Para Julián Alfredo Fernández-Niño, profesor del Departamento Salud Pública de la Universidad del Norte y Coordinador de la Red Migración y Salud, lo que le sucede a las mujeres migrantes se debe interpretar como “explotación sexual”, y tiene varios determinantes, pero probablemente el más relevante en muchos casos es la no regularización de su estado migratorio.

“Lo que ocurre con las migrantes venezolanas es un espectro que tiene varias expresiones que van desde la discriminación basada en género hasta la explotación sexual. Acá la responsabilidad es primera instancia en quienes están explotando a las mujeres: los hombres”, explicó el especialista.

Algunas de estas mujeres, debido a su estado migratorio, no pueden acceder a un trabajo que les permitan acceder a un ingreso y seguridad social, explicó Fernández-Niño.

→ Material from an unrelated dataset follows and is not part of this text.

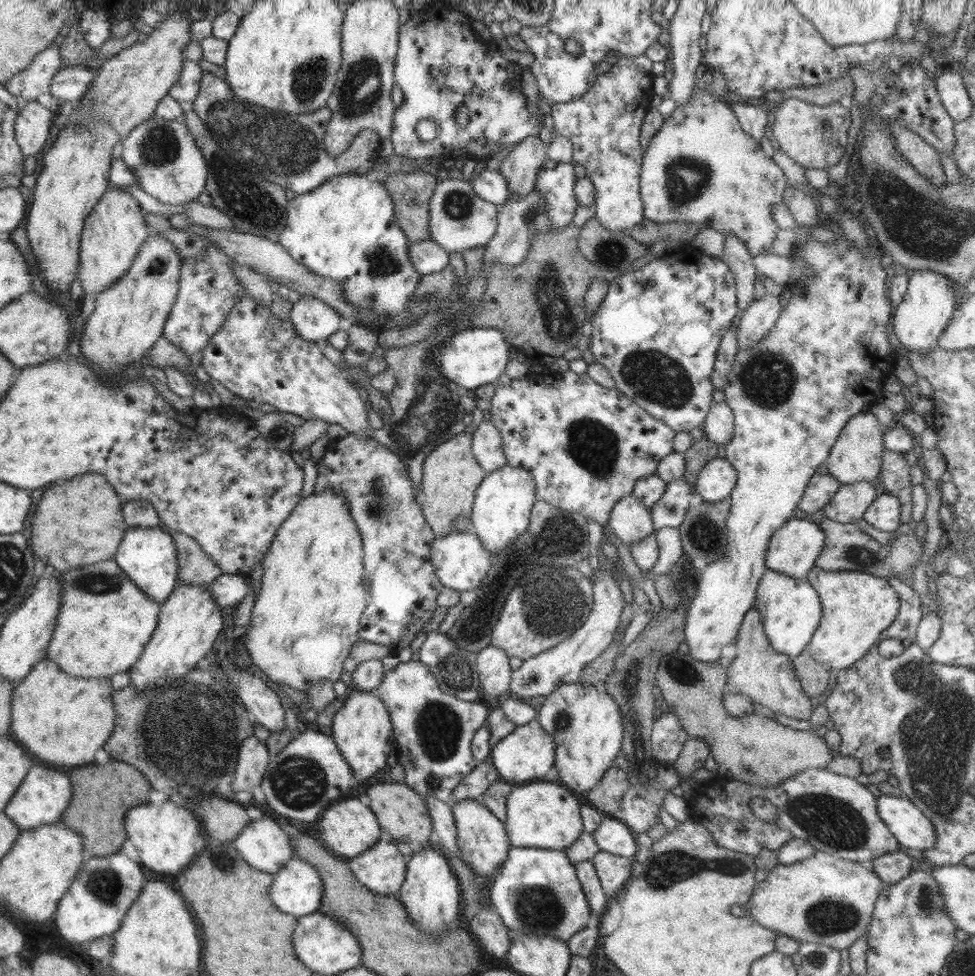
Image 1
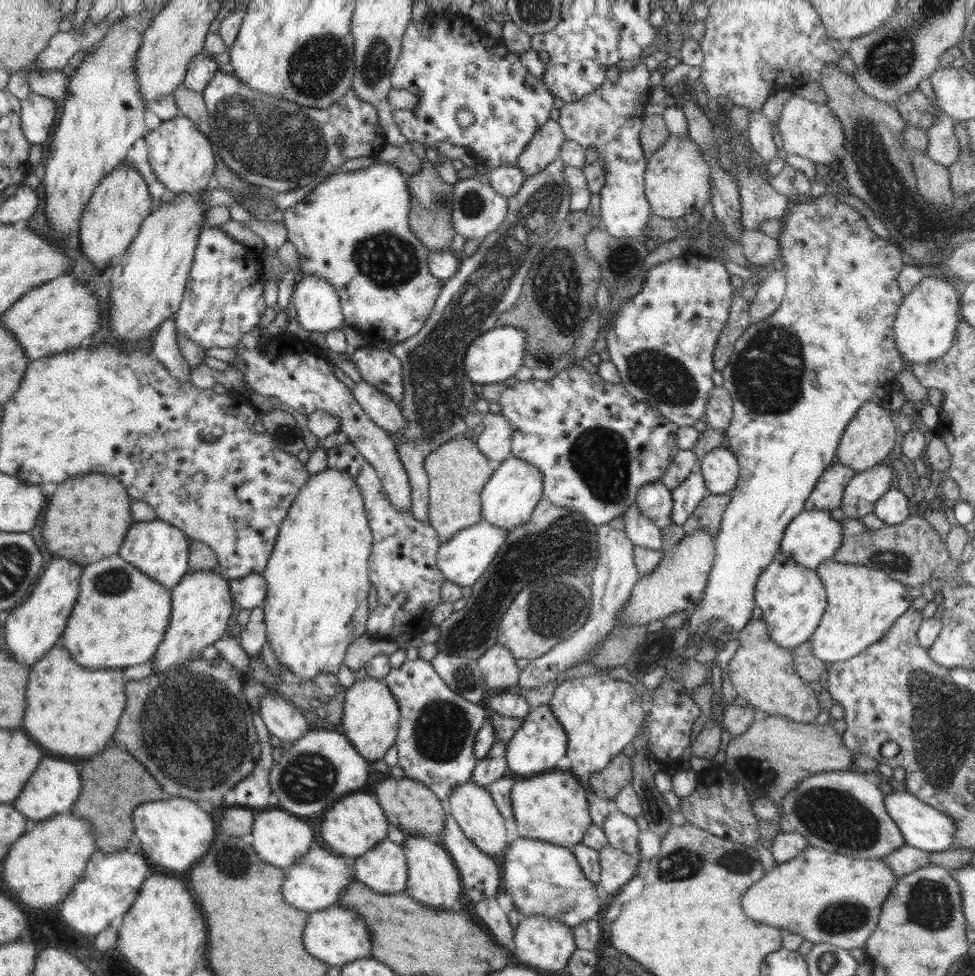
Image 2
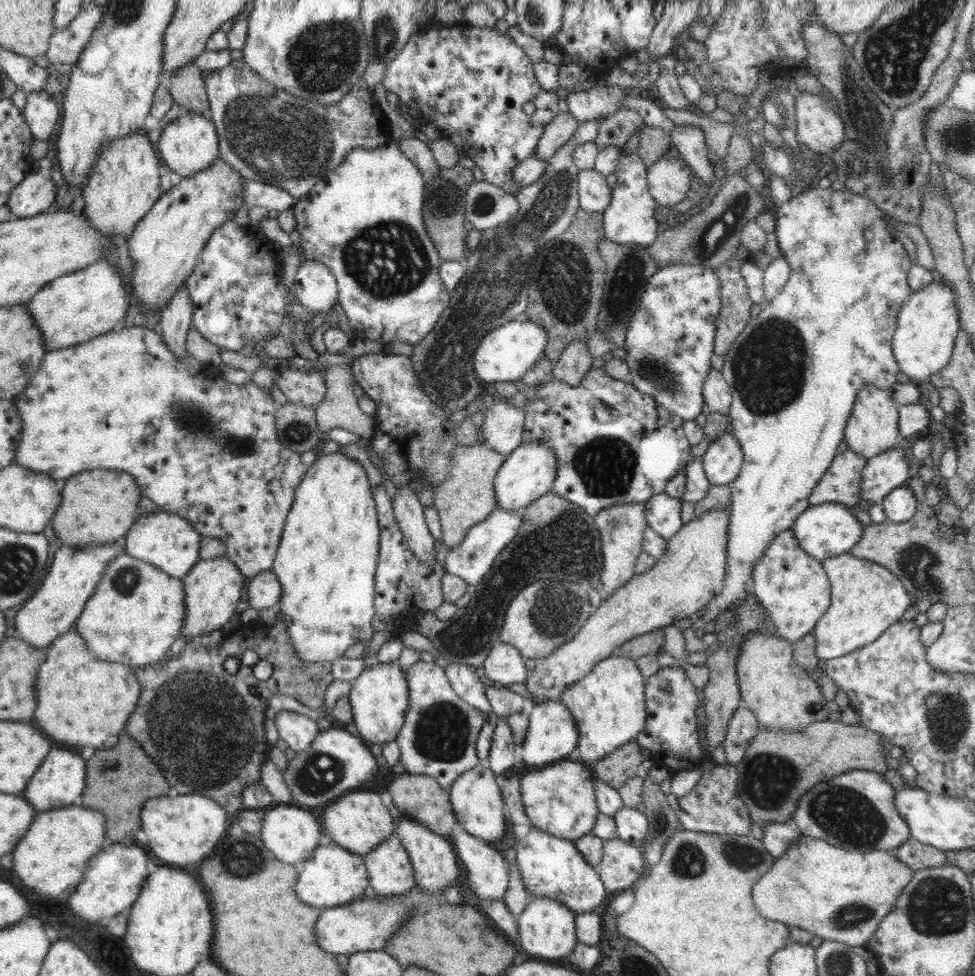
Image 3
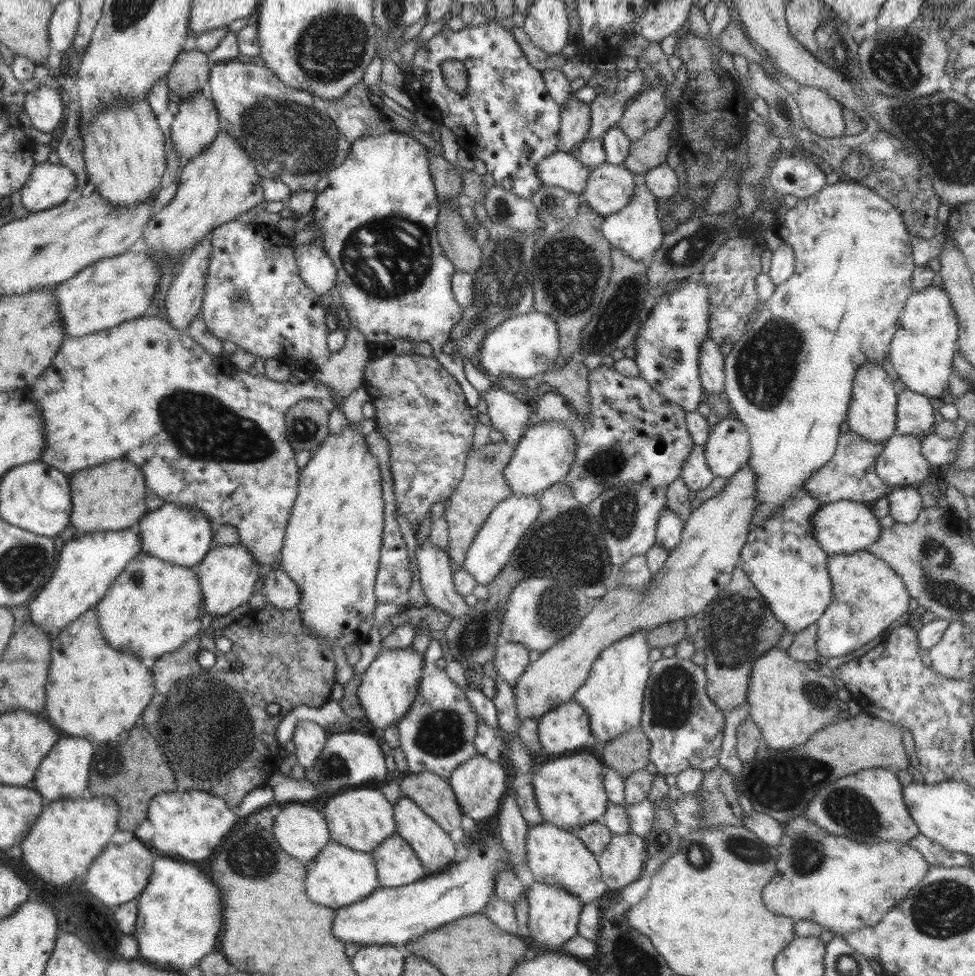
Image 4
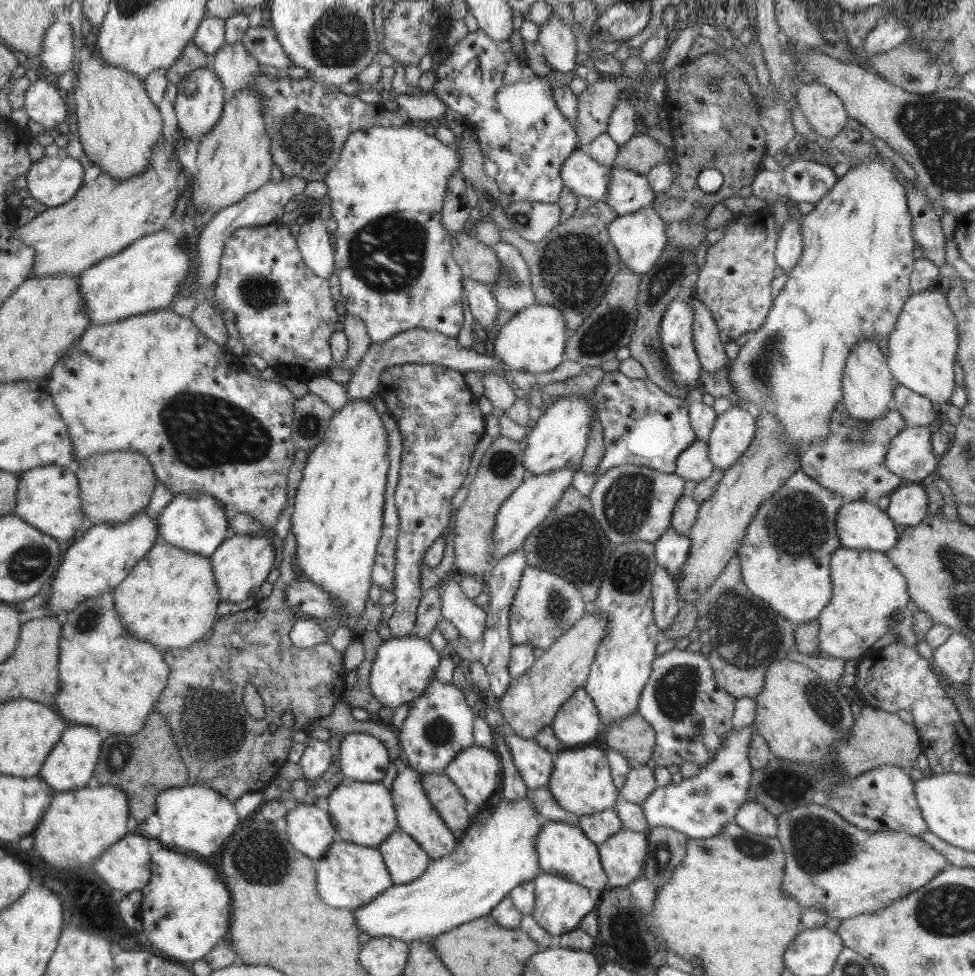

“Son mujeres jóvenes que tienen esta como única opción para poder obtener dinero. Muchas de ellas tienen hijos y esta es la única posibilidad que tienen de brindarles seguridad alimentaria. Esto no es algo que ellas están causando, es algo que nosotros, como sociedad, estamos promoviendo, y que se legitima culturalmente en ambiente xenofóbico donde las mujeres venezolanas están siendo cosificadas por la sociedad receptora”, detalló el académico.

El Coordinador de la Red Migración y Salud apuntó que es importante seguir profundizando y promoviendo los espacios para la regularización de la población migrante en el país. Pero sobre todo reconociendo que ya hacen parte de nuestra sociedad, y que sus derechos humanos deben ser garantizados.

Es importante reconocer que la xenofobia y discriminación de género favorecen la violencia sexual. “El agravante es que la no garantía de los derechos humanos, sexuales y reproductivos de las mujeres, puede representar un retroceso de los mismos derechos para todas las mujeres y de nuestra sociedad en general. Así promoviendo los derechos y garantizando mecanismos de atención de las violencias basadas en género, protegemos no solo a las mujeres migrantes sino a también a todas las mujeres”, dijo Fernández-Niño.